Latest update December 17th, 2024 3:32 AM
Jan 21, 2018 News
By Kiana Wilburg
The Guyana Revenue Authority (GRA) will be taking a proactive approach when it comes to learning all that comes with taxation and the oil and gas industry. This is according to GRA’s Commissioner General, Godfrey Statia.
Kaieteur News understands that training is set for March with teams for the Oil and Gas Unit set to be sent overseas to learn all they can with regard to taxation and how other countries deal with their oil and gas sector.
Statia said he wants to ensure that the Oil and Gas Unit is more than capable and ready for anything that comes its way when production begins March 2020. The Chartered Accountant said that nothing is being left to chance.
He said, “So the training is set for March. We have already commenced some training with the International Monetary Fund (IMF). We have teamed up with them and I believe that it is a good partnership. In fact, the IMF already has a team here. They are training our officers in various areas of taxation.”
“We have also got some aid from the British for training in the same area and help from the Office of Tax Analysis in the USA. What we have to do is look at all the types of taxation and we are looking to get training from all of the countries which have experience in this area so we know exactly, the kinds of things to look for and expect.”
Statia added, “So essentially, we are pulling experience from the USA, UK etc and this mix of experience will no doubt be of great benefit to us. Also, we are currently negotiating to send a team to Trinidad. They have years of experience in this industry. So we are not leaving anything to chance. We have bilateral arrangements with counterparts too…”
RESOURCE CURSE
As Guyana prepares for oil production, the Government insists that it is doing all that is necessary to protect the nation from the resource curse.
In his Budget 2018 speech, Finance Minister, Winston Jordan, said that while the Government continues to build capacity for effectively managing and regulating the oil and gas sector, it will ensure that systems and regulations are in place to properly and transparently account for, and manage oil revenues.
In this regard, he said that an oil and gas unit will also be established within the Guyana Revenue Authority (GRA). The economist said that the Unit will benefit from extensive training in revenue administration within the context of Production Sharing Agreements.

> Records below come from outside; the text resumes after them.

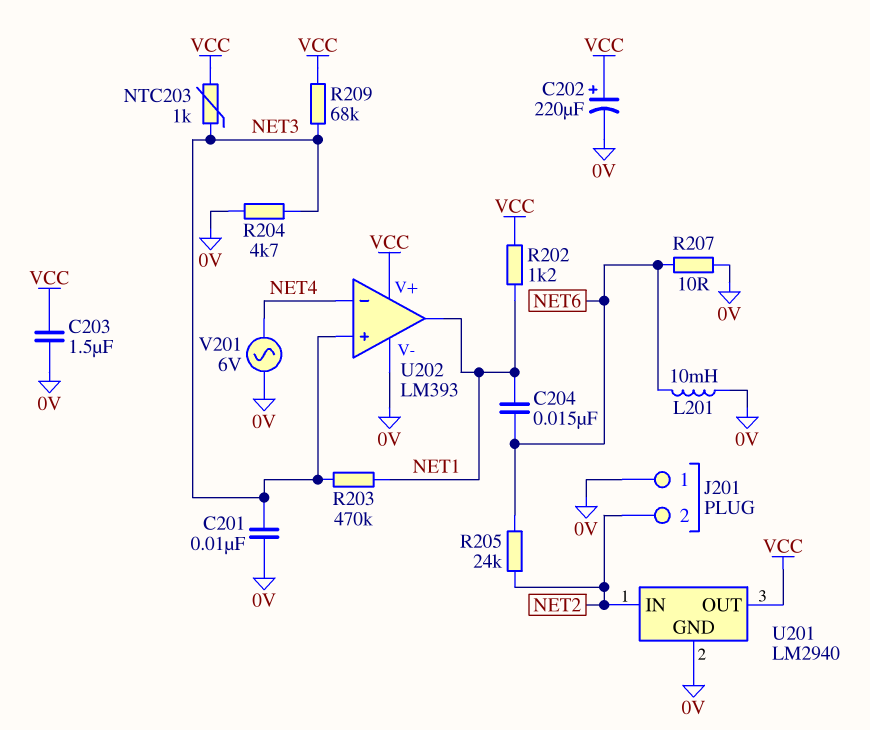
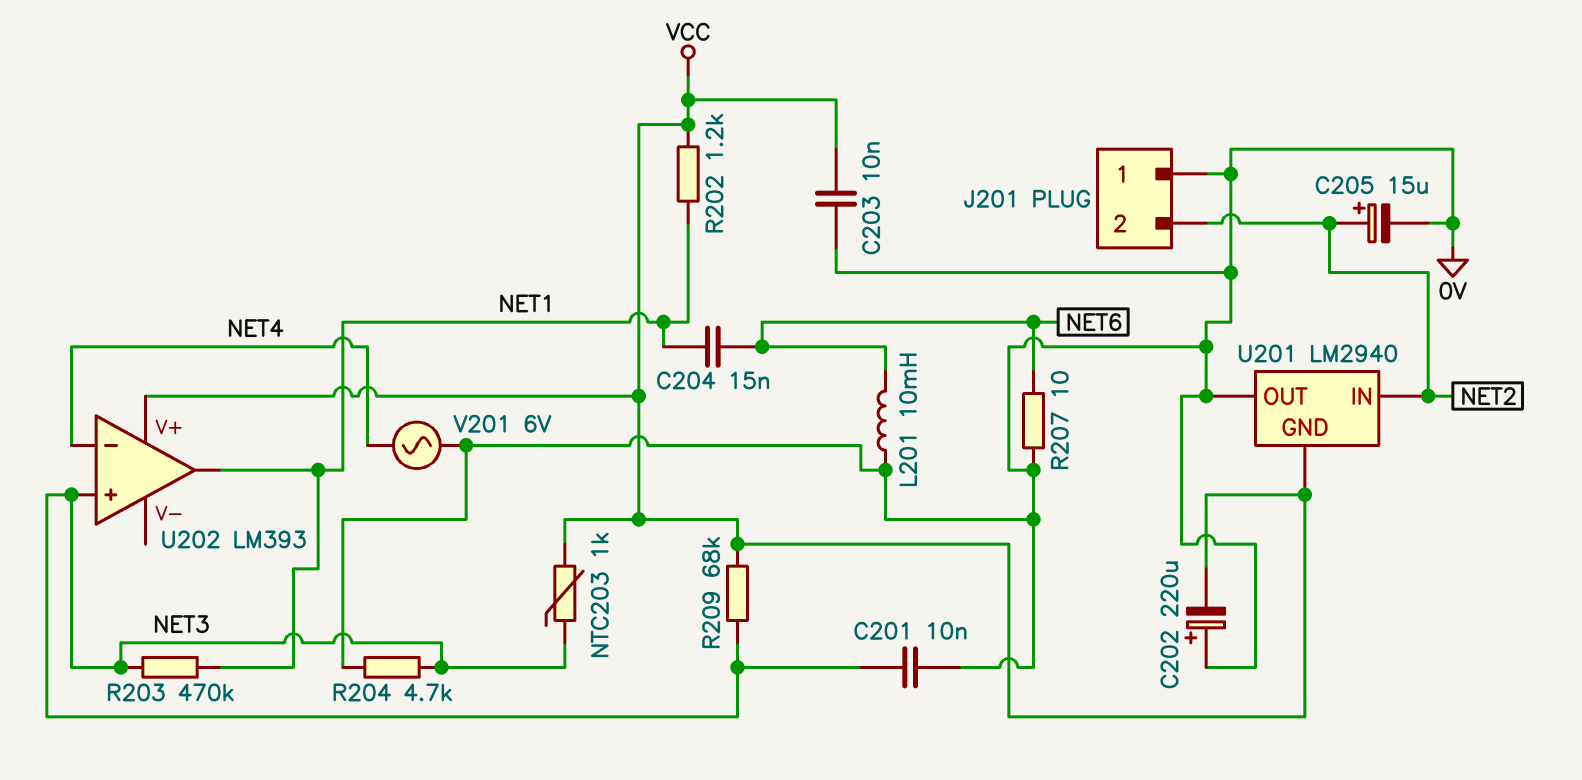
C202: 220uF (plus VCC, minus 0V) -> 220uF (plus 0V, minus VCC)
C203: 1.5uF (0V, VCC) -> 10nF (0V, VCC)
C205: none -> 15uF (plus NET2, minus 0V)
R205: 24k (NET2, NET6) -> none
U201 pin GND: 0V -> VCC
U201 pin OUT: VCC -> 0V
U202 pin V-: 0V -> none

The Finance Minister stated that the prudent management of these revenues, in addition to a well-thought out development plan, will help to guard against the resource curse.

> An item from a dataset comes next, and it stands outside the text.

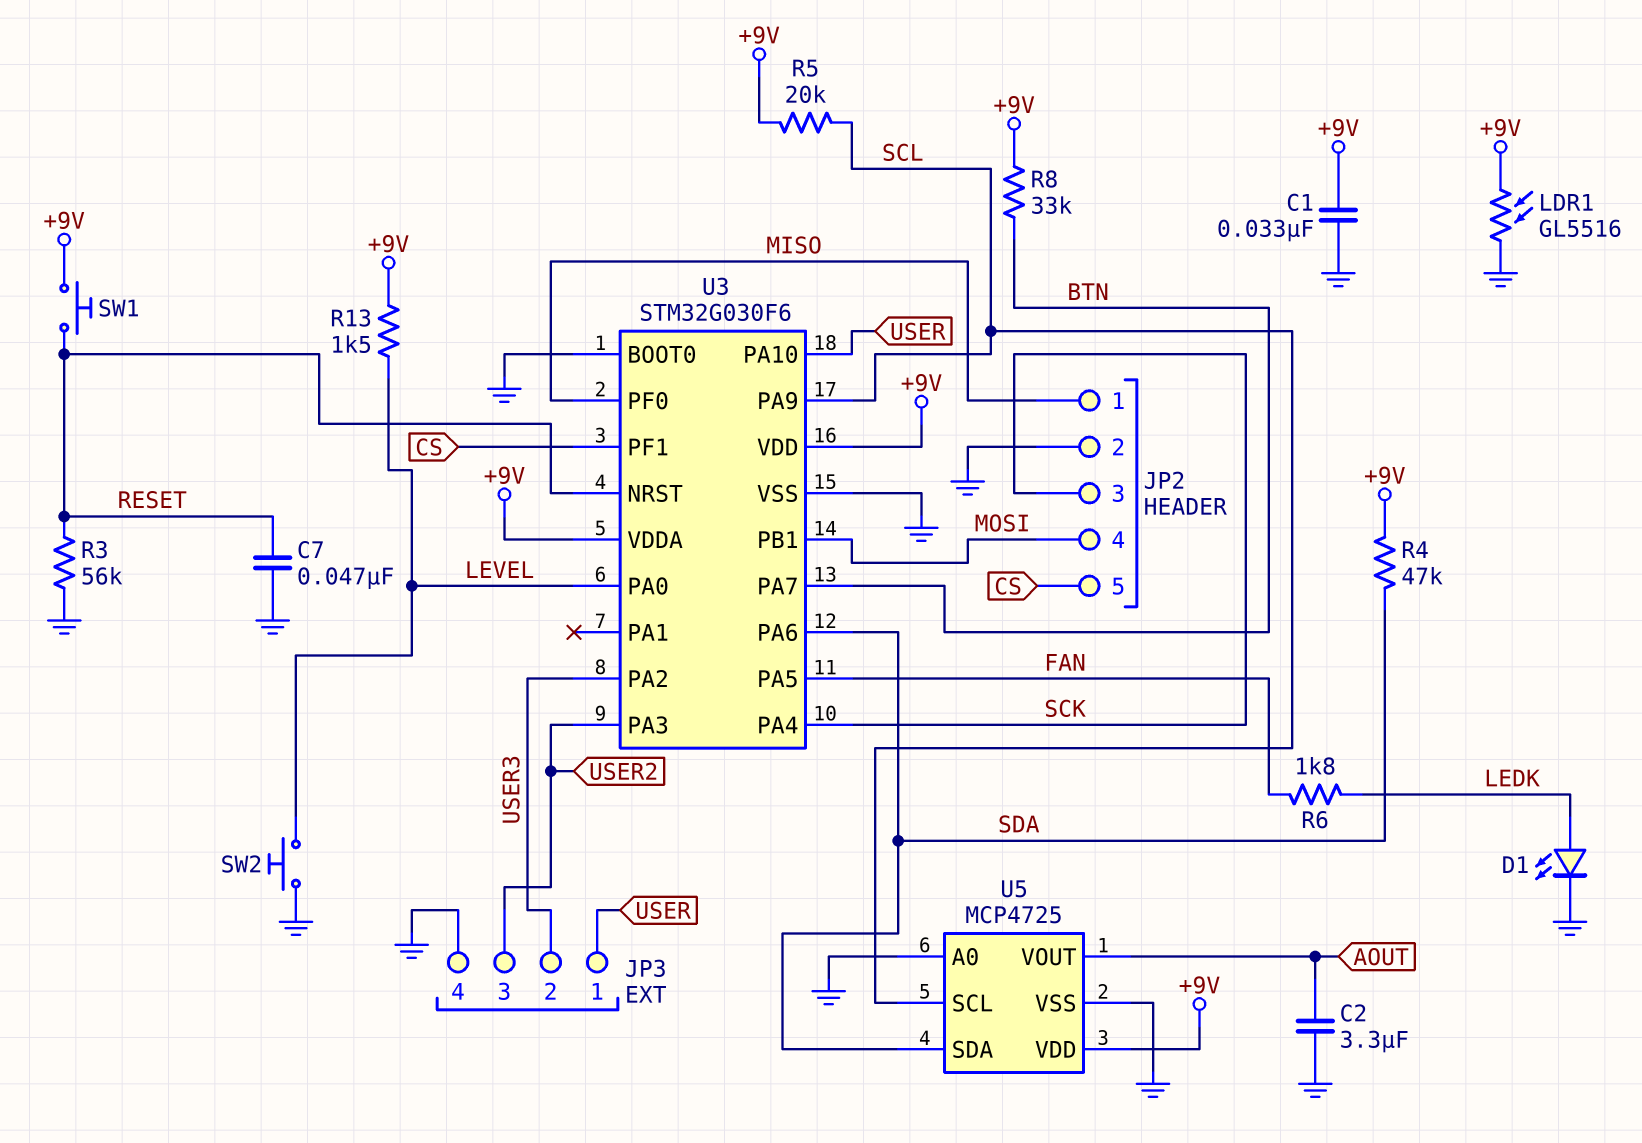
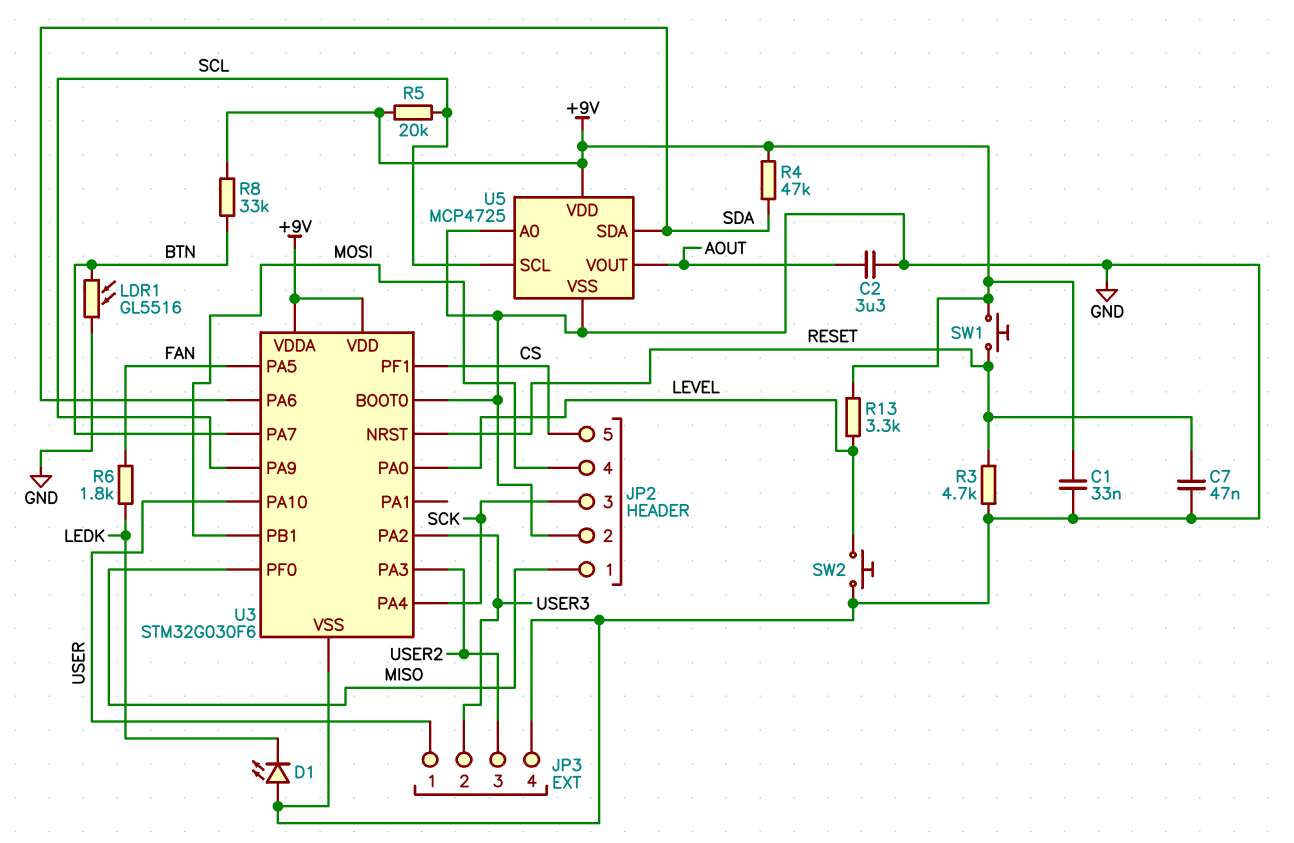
D1: LED (A LEDK, K GND) -> LED (A GND, K LEDK)
LDR1: GL5516 (+9V, GND) -> GL5516 (BTN, GND)
R3: 56k (GND, RESET) -> 4.7k (GND, RESET)
R13: 1.5k (+9V, LEVEL) -> 3.3k (+9V, LEVEL)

Although oil remains the main focus of this emerging sector, Minister Jordan stated that the Government is carefully exploring the feasibility of utilising natural gas as a temporary alternative for power generation. In the coming year, he said that further steps will be taken to identify the preferred option for transporting gas onshore, including the most suitable location.
Additionally, to prepare the private sector for rapid growth in this sector, the Finance Minister said that the Government will be hosting an Oil and Gas Exposition and Business Summit in the first quarter of 2018, to bring together various segments of the private sector towards creating partnerships and facilitating information sharing for business opportunities.

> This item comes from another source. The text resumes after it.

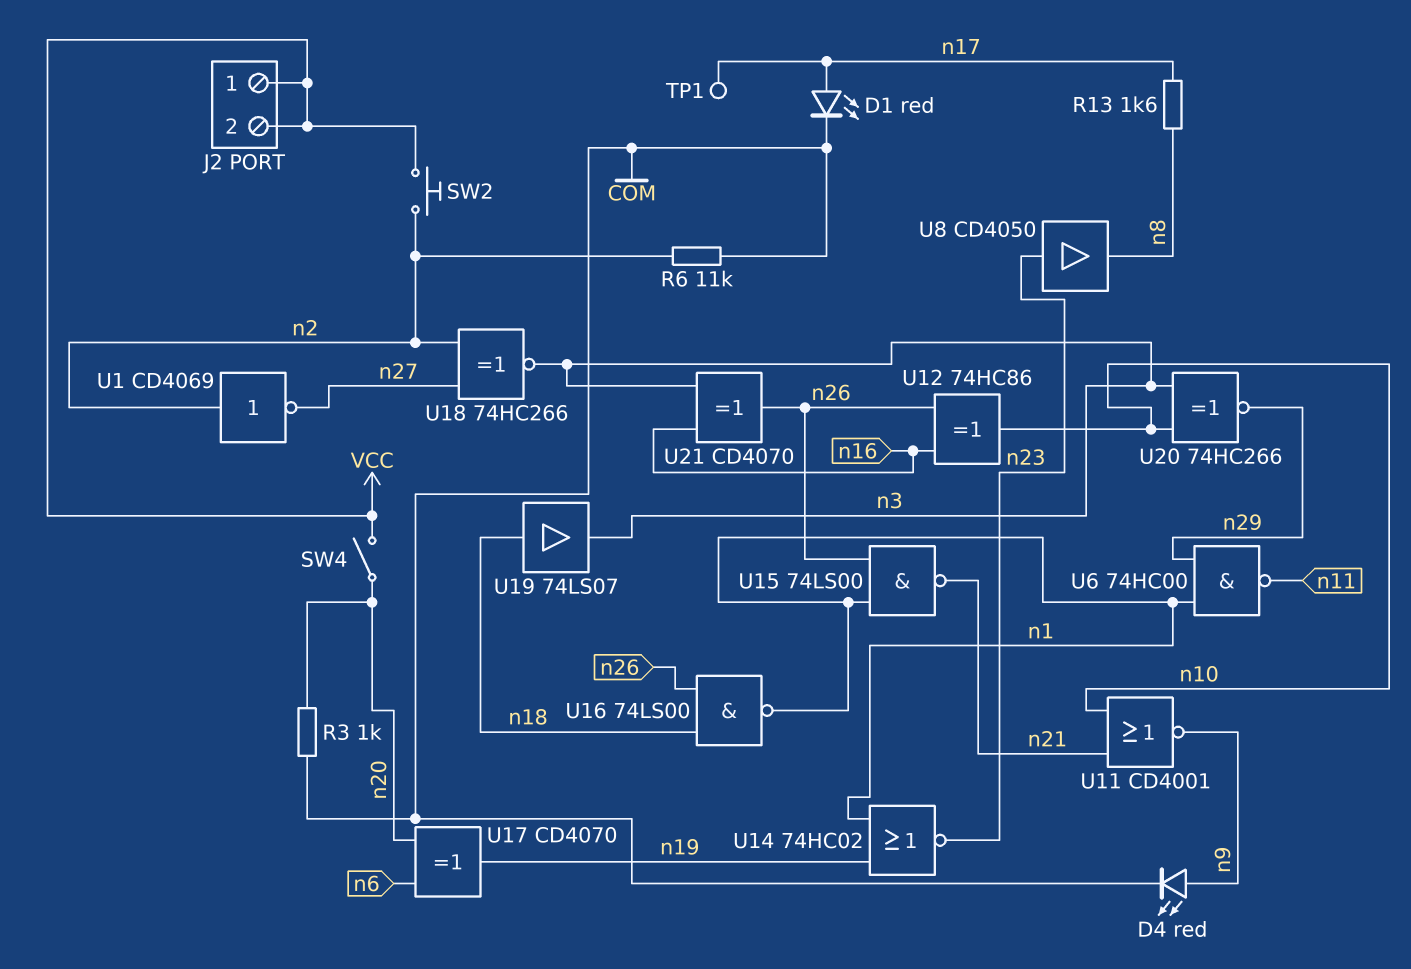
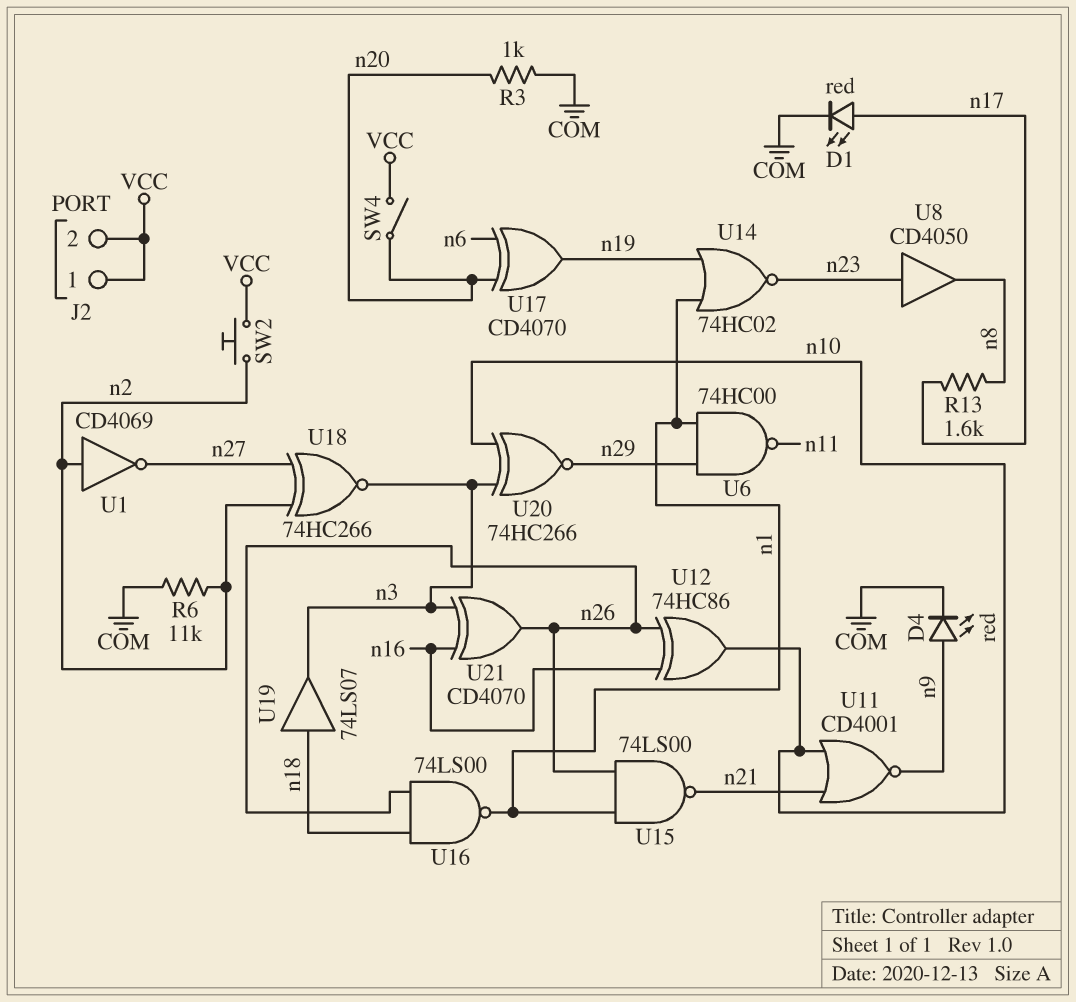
TP1: test point (n17) -> none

But it appears however that the main concern for the private sector bodes is the need for legislation which would compel oil companies to use local products and services.
President of the Georgetown Chamber of Commerce and Industry (GCCI), Deodat Indar, recently articulated that Guyana has a short space of time in which to get itself together for the booming oil and gas industry. He said that the failure to address certain critical issues correctly will leave Guyanese businesses out in the cold.
He provided details on the observations he and members of the Chamber made during a recent visit to Canada.
Indar said, “We went there to look at the oil and gas industry not only from a trade perspective but we wanted to understand the local content system that they have there. We wanted to learn how they were able to develop their industry when they found oil in 1966…”
The GCCI President continued, “Because oil production kicks in by 2020, we have a short time span. We want to learn from Canada, how our companies can become part of the supply chain when ExxonMobil gets into full swing. Joint ventures between locals and foreigners will be the fastest way to get there and this mission is to help in that regard.”
“While in Canada, we looked at their legal structure, training facilities, and response facilities in case anything happens and what would be their response time…We met with a whole host of people just to understand the structure they have and how we can replicate their strengths here.”
Indar said that he and the delegation from Guyana were able to see firsthand, how Canada’s private sector is able to successfully play a role in the oil and gas sector.
For that to happen here, Indar insists that legislation is needed.
“We need legislation which says you need to come to us first before you go to the Caribbean and further afield for products and services. If you need water, see if anyone here can supply it first.”
The GCCI President said that if this is not done then Guyana’s businesses will lose out.
“What you need is local content legislation which brings enforcement. Operators may not like it but for development to take place, our local businesses need production. Give us the opportunity to see if we can supply.”